Write down every entry below once more, exactly.

===== EXTRACTED ENTRIES

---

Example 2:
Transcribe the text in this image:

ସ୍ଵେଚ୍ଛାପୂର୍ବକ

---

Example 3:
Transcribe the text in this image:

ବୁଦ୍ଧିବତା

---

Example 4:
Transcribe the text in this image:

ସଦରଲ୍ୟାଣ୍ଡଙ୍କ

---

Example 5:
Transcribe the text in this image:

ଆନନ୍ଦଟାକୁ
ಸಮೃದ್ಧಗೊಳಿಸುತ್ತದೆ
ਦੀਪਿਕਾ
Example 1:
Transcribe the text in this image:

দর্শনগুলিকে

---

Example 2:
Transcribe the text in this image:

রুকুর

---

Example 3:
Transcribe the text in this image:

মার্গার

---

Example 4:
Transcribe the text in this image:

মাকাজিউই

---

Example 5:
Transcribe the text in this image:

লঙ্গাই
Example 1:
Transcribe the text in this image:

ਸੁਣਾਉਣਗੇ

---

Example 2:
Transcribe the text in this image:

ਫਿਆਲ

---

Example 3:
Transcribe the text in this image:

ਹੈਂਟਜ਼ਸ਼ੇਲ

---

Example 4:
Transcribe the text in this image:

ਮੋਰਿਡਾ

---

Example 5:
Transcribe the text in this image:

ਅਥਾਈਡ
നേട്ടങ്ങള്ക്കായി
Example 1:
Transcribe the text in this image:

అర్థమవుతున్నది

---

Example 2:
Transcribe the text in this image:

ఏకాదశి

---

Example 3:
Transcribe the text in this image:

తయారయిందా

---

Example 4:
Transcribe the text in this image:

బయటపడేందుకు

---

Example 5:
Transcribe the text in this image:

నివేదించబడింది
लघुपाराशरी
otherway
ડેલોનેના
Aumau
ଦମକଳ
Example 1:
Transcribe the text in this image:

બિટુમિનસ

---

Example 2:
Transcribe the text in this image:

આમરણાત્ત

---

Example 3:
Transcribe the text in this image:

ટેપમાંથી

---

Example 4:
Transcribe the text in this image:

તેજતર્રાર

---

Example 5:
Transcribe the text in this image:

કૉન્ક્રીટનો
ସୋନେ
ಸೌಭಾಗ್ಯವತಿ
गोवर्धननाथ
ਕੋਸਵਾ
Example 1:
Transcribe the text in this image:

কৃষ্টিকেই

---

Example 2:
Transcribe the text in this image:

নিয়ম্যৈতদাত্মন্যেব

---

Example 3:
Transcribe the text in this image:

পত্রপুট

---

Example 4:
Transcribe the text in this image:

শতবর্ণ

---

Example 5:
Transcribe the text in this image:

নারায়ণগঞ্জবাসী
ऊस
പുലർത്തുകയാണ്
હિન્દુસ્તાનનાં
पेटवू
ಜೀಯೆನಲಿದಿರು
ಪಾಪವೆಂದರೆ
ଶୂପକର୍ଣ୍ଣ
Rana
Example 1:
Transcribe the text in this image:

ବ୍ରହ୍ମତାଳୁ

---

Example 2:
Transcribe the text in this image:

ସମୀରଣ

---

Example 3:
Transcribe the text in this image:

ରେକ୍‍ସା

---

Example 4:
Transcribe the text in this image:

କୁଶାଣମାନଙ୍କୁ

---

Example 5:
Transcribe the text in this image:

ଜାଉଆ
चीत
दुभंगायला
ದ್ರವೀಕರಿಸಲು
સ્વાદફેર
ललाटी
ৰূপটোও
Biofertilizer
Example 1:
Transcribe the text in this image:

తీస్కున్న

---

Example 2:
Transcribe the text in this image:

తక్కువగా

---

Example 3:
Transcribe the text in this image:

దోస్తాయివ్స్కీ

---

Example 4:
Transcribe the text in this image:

==========

## EXERCISE RESULT
---

Example 2:
Transcribe the text in this image:

ସ୍ଵେଚ୍ଛାପୂର୍ବକ

---

Example 3:
Transcribe the text in this image:

ବୁଦ୍ଧିବତା

---

Example 4:
Transcribe the text in this image:

ସଦରଲ୍ୟାଣ୍ଡଙ୍କ

---

Example 5:
Transcribe the text in this image:

ଆନନ୍ଦଟାକୁ
ಸಮೃದ್ಧಗೊಳಿಸುತ್ತದೆ
ਦੀਪਿਕਾ
Example 1:
Transcribe the text in this image:

দর্শনগুলিকে

---

Example 2:
Transcribe the text in this image:

রুকুর

---

Example 3:
Transcribe the text in this image:

মার্গার

---

Example 4:
Transcribe the text in this image:

মাকাজিউই

---

Example 5:
Transcribe the text in this image:

লঙ্গাই
Example 1:
Transcribe the text in this image:

ਸੁਣਾਉਣਗੇ

---

Example 2:
Transcribe the text in this image:

ਫਿਆਲ

---

Example 3:
Transcribe the text in this image:

ਹੈਂਟਜ਼ਸ਼ੇਲ

---

Example 4:
Transcribe the text in this image:

ਮੋਰਿਡਾ

---

Example 5:
Transcribe the text in this image:

ਅਥਾਈਡ
നേട്ടങ്ങള്ക്കായി
Example 1:
Transcribe the text in this image:

అర్థమవుతున్నది

---

Example 2:
Transcribe the text in this image:

ఏకాదశి

---

Example 3:
Transcribe the text in this image:

తయారయిందా

---

Example 4:
Transcribe the text in this image:

బయటపడేందుకు

---

Example 5:
Transcribe the text in this image:

నివేదించబడింది
लघुपाराशरी
otherway
ડેલોનેના
Aumau
ଦମକଳ
Example 1:
Transcribe the text in this image:

બિટુમિનસ

---

Example 2:
Transcribe the text in this image:

આમરણાત્ત

---

Example 3:
Transcribe the text in this image:

ટેપમાંથી

---

Example 4:
Transcribe the text in this image:

તેજતર્રાર

---

Example 5:
Transcribe the text in this image:

કૉન્ક્રીટનો
ସୋନେ
ಸೌಭಾಗ್ಯವತಿ
गोवर्धननाथ
ਕੋਸਵਾ
Example 1:
Transcribe the text in this image:

কৃষ্টিকেই

---

Example 2:
Transcribe the text in this image:

নিয়ম্যৈতদাত্মন্যেব

---

Example 3:
Transcribe the text in this image:

পত্রপুট

---

Example 4:
Transcribe the text in this image:

শতবর্ণ

---

Example 5:
Transcribe the text in this image:

নারায়ণগঞ্জবাসী
ऊस
പുലർത്തുകയാണ്
હિન્દુસ્તાનનાં
पेटवू
ಜೀಯೆನಲಿದಿರು
ಪಾಪವೆಂದರೆ
ଶୂପକର୍ଣ୍ଣ
Rana
Example 1:
Transcribe the text in this image:

ବ୍ରହ୍ମତାଳୁ

---

Example 2:
Transcribe the text in this image:

ସମୀରଣ

---

Example 3:
Transcribe the text in this image:

ରେକ୍‍ସା

---

Example 4:
Transcribe the text in this image:

କୁଶାଣମାନଙ୍କୁ

---

Example 5:
Transcribe the text in this image:

ଜାଉଆ
चीत
दुभंगायला
ದ್ರವೀಕರಿಸಲು
સ્વાદફેર
ललाटी
ৰূপটোও
Biofertilizer
Example 1:
Transcribe the text in this image:

తీస్కున్న

---

Example 2:
Transcribe the text in this image:

తక్కువగా

---

Example 3:
Transcribe the text in this image:

దోస్తాయివ్స్కీ

---

Example 4:
Transcribe the text in this image:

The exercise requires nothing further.